The chair of the Senate Banking Committee, Mike Crapo, did not mince words in criticizing the current version of the SAFE Banking Act passed by the House and now before the Senate. Crapo believes that the draft legislation does not go far enough to protect the public from bad actors who, in his view, would be provded an easy vehicle to launder money derived from illegal activity.
Crapo has long been an opponent of legalizing marijuana or of removing marijuana from Schedule 1 of the Controlled Substances Act. He appears to believe that the SAFE Banking Act in its current form would not deter, but would rather encourage, illegal activity because it would reduce the oversight and reporting requirements by financial institutions of marijuana enterprises believed to be operating legally within their states.
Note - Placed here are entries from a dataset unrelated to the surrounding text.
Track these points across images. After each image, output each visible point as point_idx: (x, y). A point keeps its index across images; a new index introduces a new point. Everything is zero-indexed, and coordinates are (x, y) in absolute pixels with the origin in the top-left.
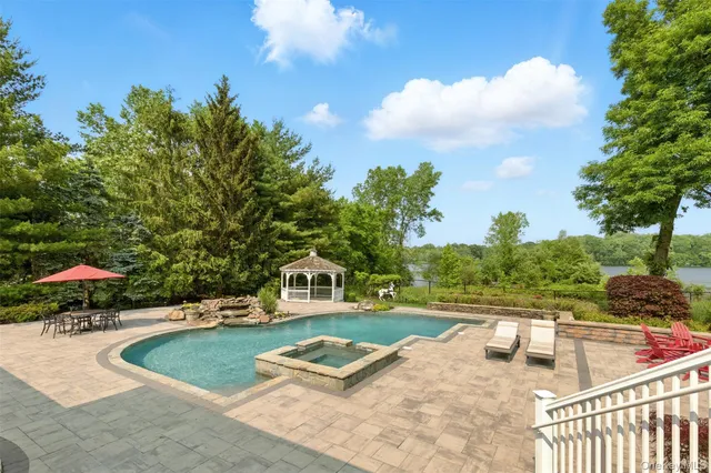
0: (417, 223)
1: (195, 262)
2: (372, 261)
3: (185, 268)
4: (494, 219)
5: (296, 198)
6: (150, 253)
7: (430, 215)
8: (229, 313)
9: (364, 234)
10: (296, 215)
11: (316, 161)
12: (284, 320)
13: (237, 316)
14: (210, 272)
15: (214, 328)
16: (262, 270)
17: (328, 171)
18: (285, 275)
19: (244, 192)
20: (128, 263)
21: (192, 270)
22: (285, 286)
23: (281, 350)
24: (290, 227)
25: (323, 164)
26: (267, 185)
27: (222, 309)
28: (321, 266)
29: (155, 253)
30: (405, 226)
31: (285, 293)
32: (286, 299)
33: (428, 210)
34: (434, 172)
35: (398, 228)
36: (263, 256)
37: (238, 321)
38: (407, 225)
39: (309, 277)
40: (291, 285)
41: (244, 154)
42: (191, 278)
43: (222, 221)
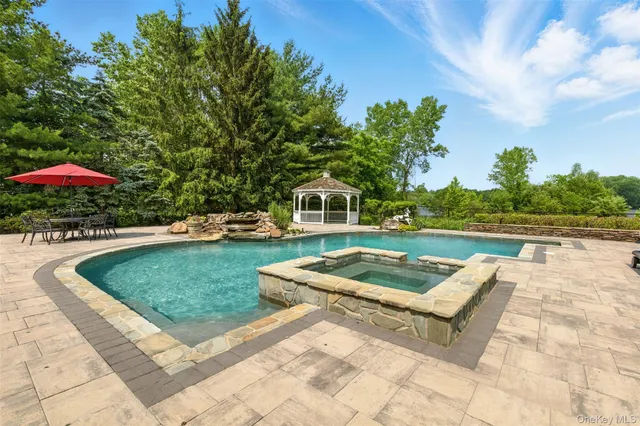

Whether the SAFE Banking Act would increase the number of banks willing to do business with cannabis companies is still unclear. Even with the passage of the Farm Act and other recently enacted regulations designed to allay the concerns of banks in their dealings with hemp enterprises, banks continue to be reluctant to welcome hemp businesses with open arms. At any rate, this recent development does not bode well for the SAFE Banking Act to become law anytime soon.
Sen. Mike Crapo (R-Idaho) said he has “significant concerns” about the SAFE Banking Act (H.R. 1595) and is inviting public input on how to address them, according to a Dec. 18 statement. “I have significant concerns that the SAFE Banking Act does not address the high level potency of marijuana, marketing tactics to children, lack of research on marijuana’s effects, and the need to prevent bad actors and cartels from using the banks to disguise ill-gotten cash to launder money into the financial system,” Crapo said. The statement lays out the most public detail to date on Crapo’s concerns with the issue, many of which he’s highlighted in the months since his committee held a hearing on a Senate version of the pot banking bill (S. 1200). The House version passed 312-103 on Sept. 25.